**Your task:** Say how many lines of the listing below hold the string "cells", and say nothing else.

**Exercise data:**

------------------------------------------------

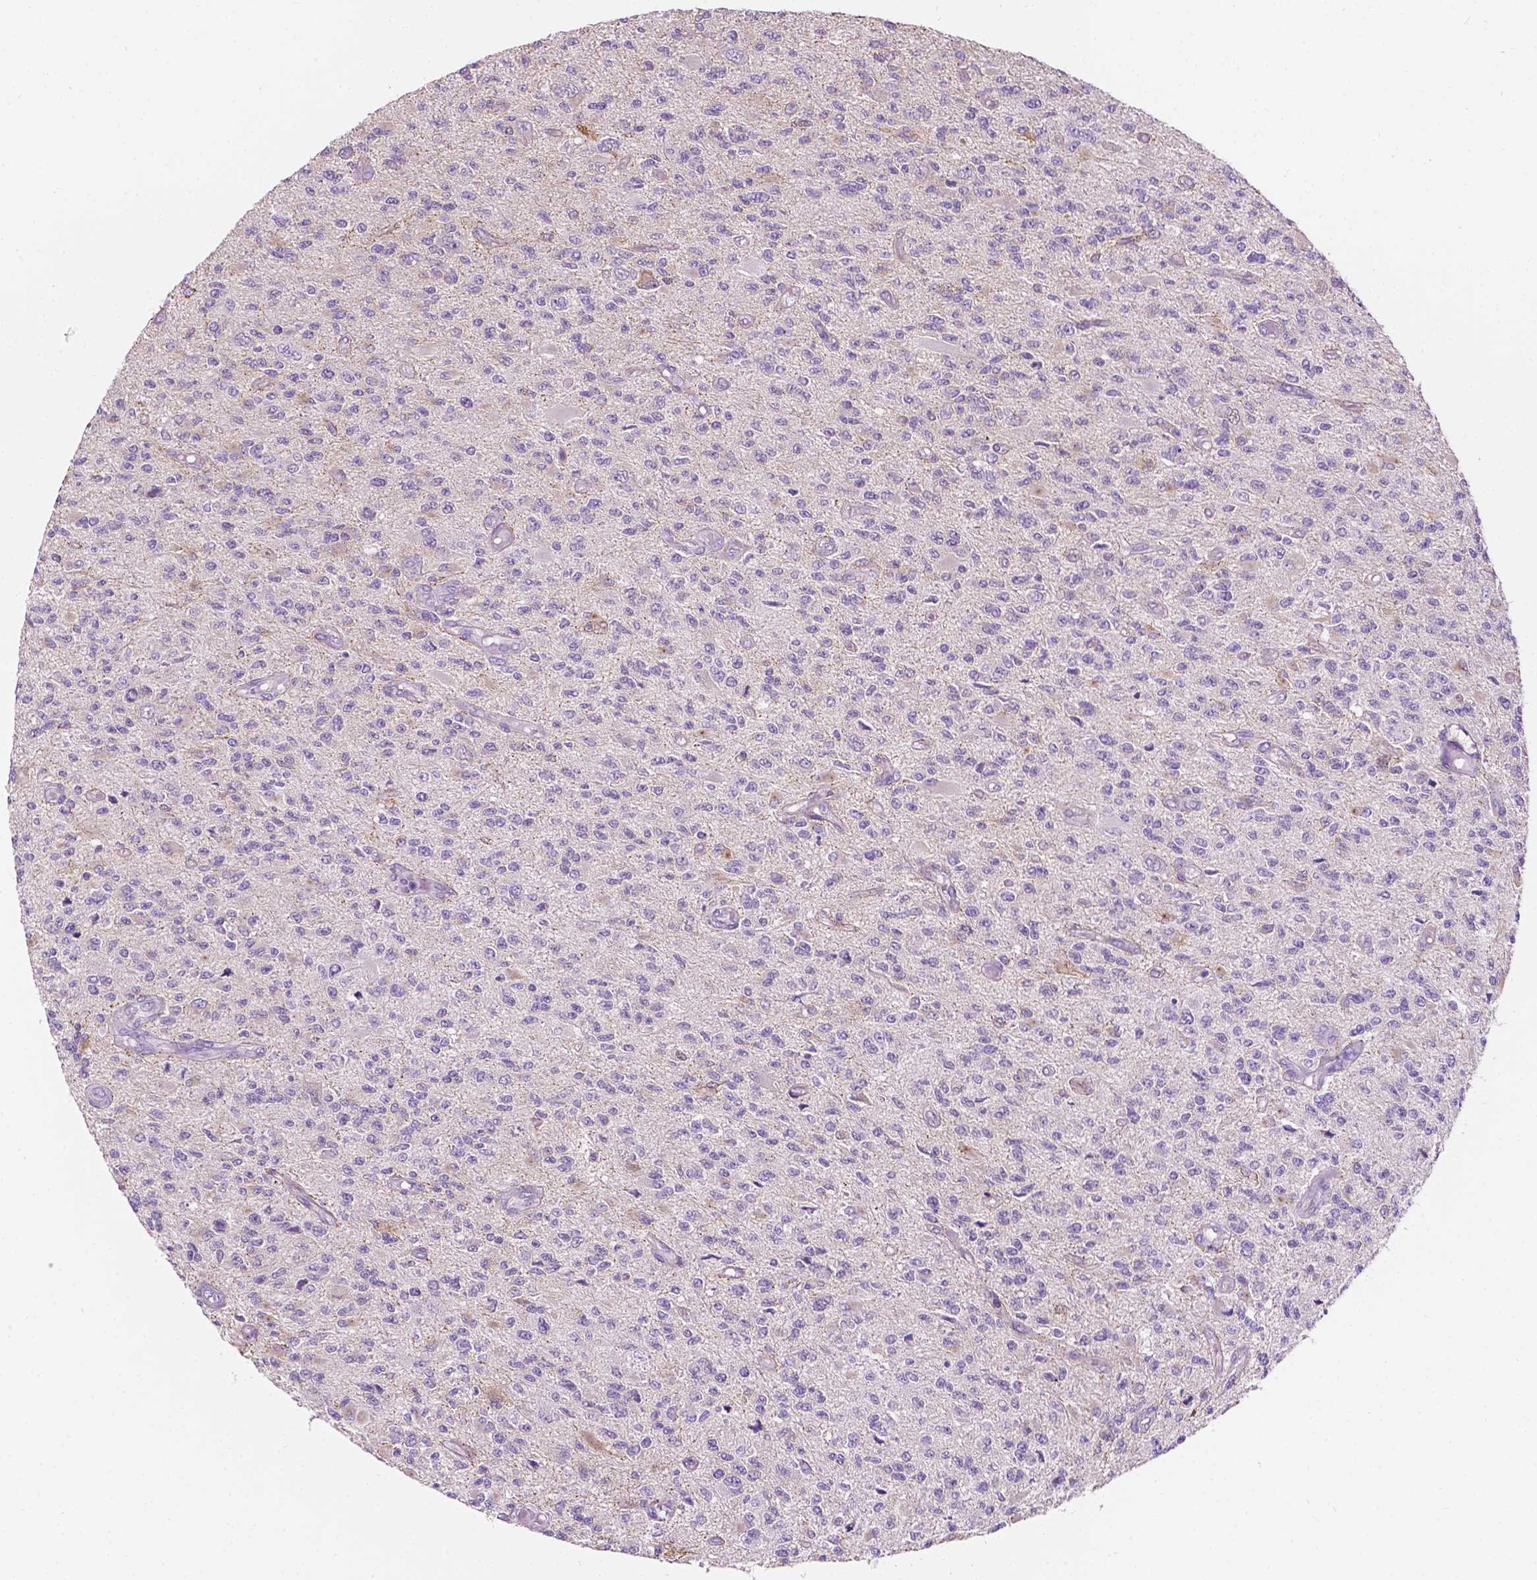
{"staining": {"intensity": "negative", "quantity": "none", "location": "none"}, "tissue": "glioma", "cell_type": "Tumor cells", "image_type": "cancer", "snomed": [{"axis": "morphology", "description": "Glioma, malignant, High grade"}, {"axis": "topography", "description": "Brain"}], "caption": "Micrograph shows no protein staining in tumor cells of malignant glioma (high-grade) tissue.", "gene": "NOS1AP", "patient": {"sex": "female", "age": 63}}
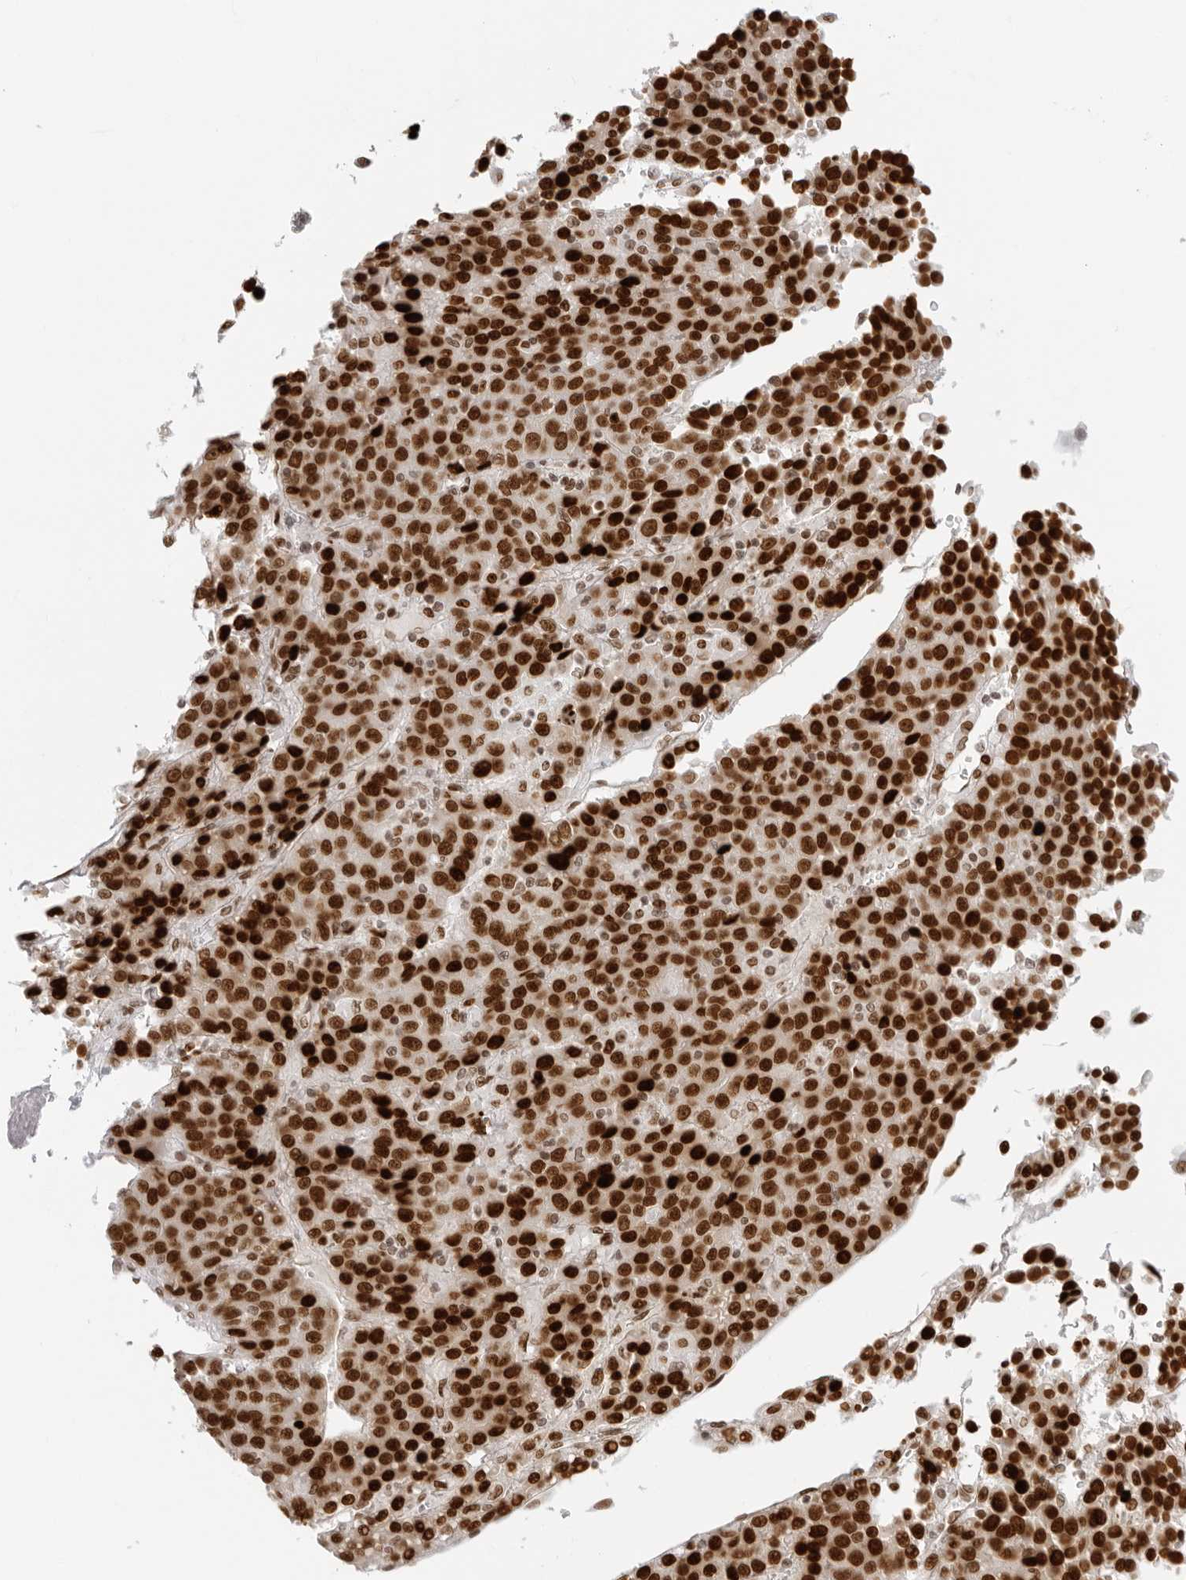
{"staining": {"intensity": "strong", "quantity": ">75%", "location": "nuclear"}, "tissue": "liver cancer", "cell_type": "Tumor cells", "image_type": "cancer", "snomed": [{"axis": "morphology", "description": "Carcinoma, Hepatocellular, NOS"}, {"axis": "topography", "description": "Liver"}], "caption": "Liver cancer (hepatocellular carcinoma) stained with a protein marker shows strong staining in tumor cells.", "gene": "RCC1", "patient": {"sex": "female", "age": 53}}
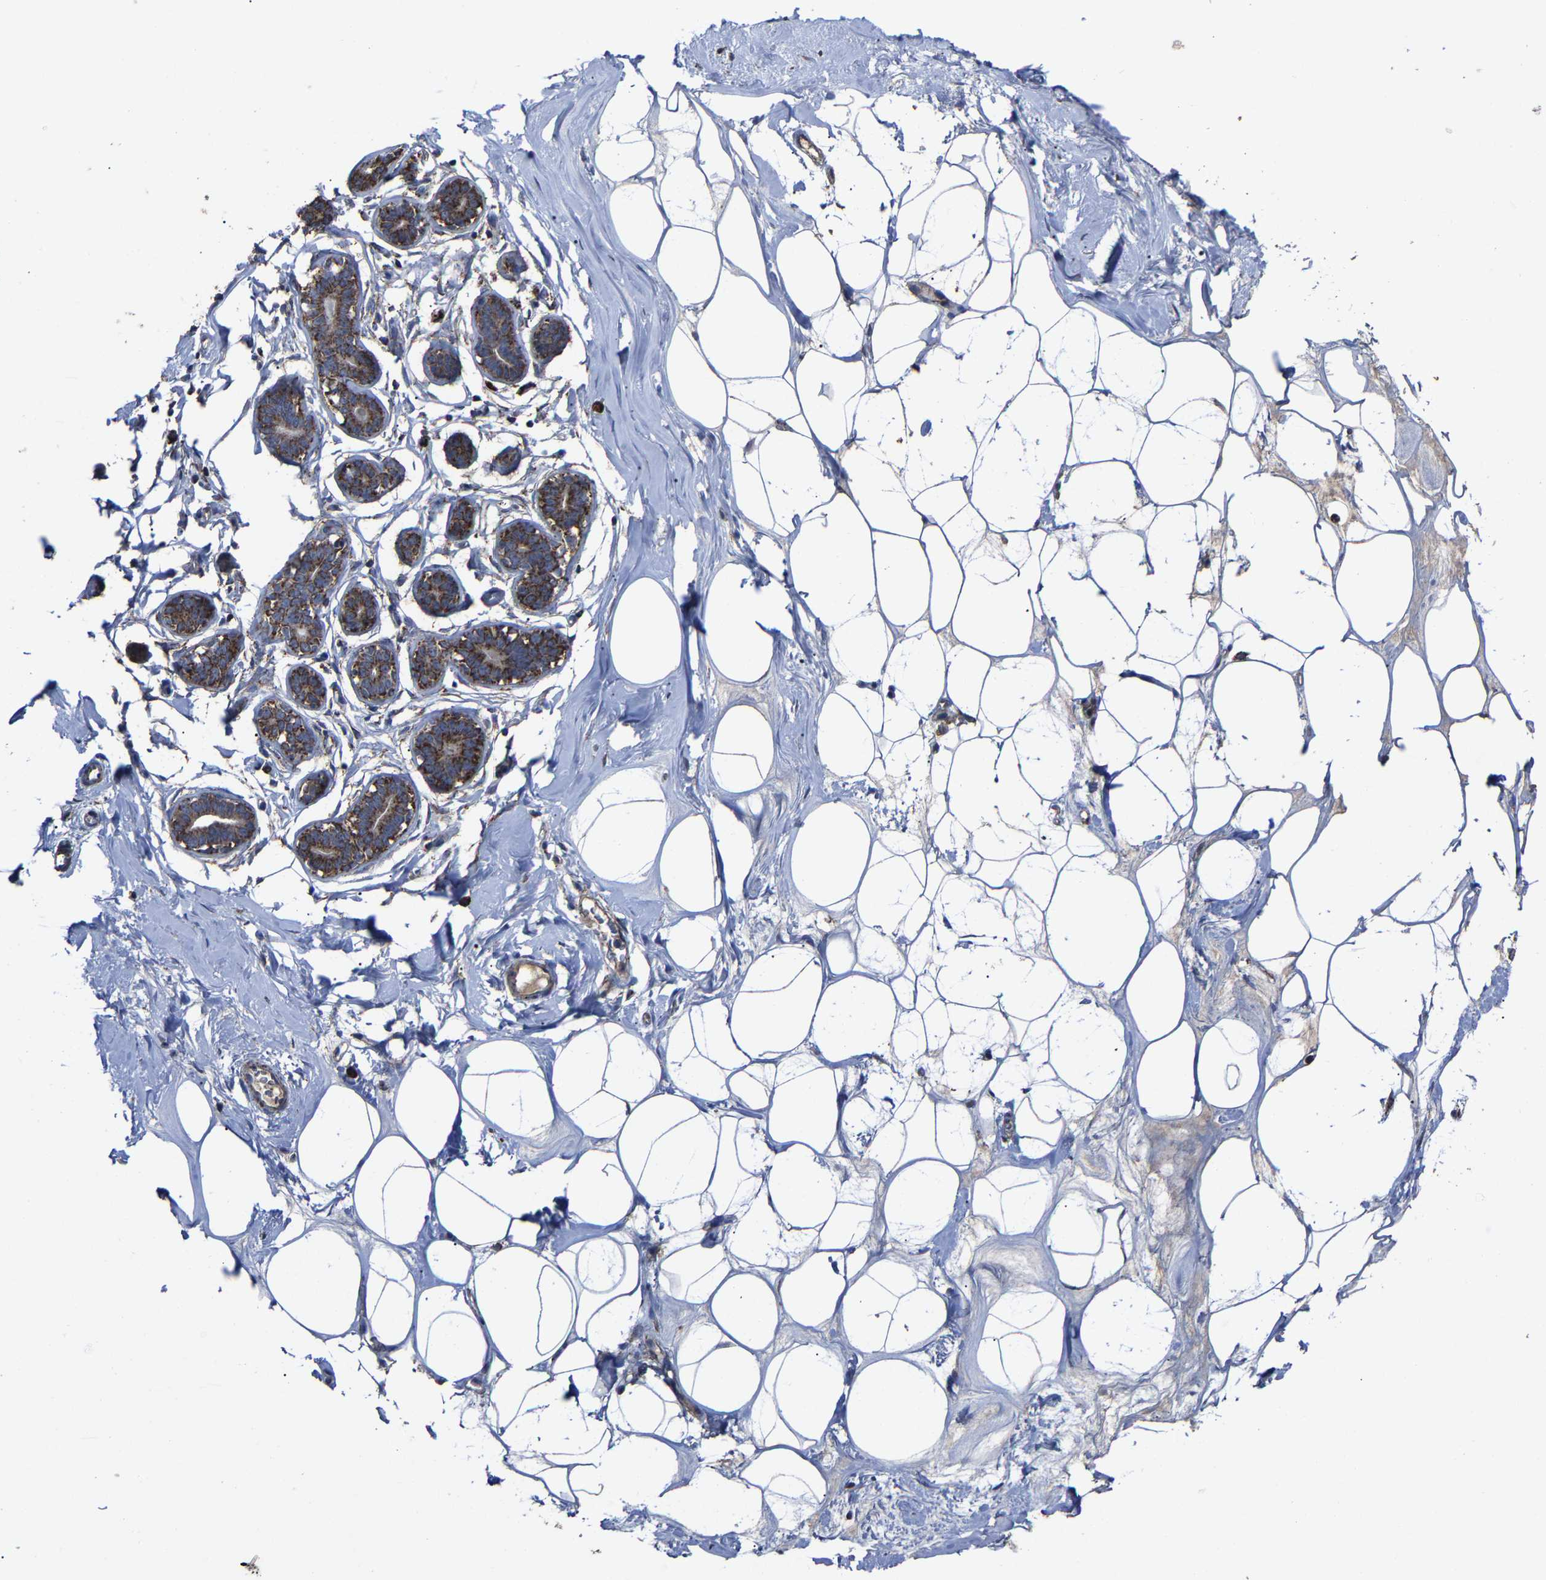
{"staining": {"intensity": "moderate", "quantity": "25%-75%", "location": "cytoplasmic/membranous"}, "tissue": "adipose tissue", "cell_type": "Adipocytes", "image_type": "normal", "snomed": [{"axis": "morphology", "description": "Normal tissue, NOS"}, {"axis": "morphology", "description": "Fibrosis, NOS"}, {"axis": "topography", "description": "Breast"}, {"axis": "topography", "description": "Adipose tissue"}], "caption": "Normal adipose tissue demonstrates moderate cytoplasmic/membranous expression in approximately 25%-75% of adipocytes The staining is performed using DAB brown chromogen to label protein expression. The nuclei are counter-stained blue using hematoxylin..", "gene": "NDUFV3", "patient": {"sex": "female", "age": 39}}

------------------------------------------------

**Written response:** 2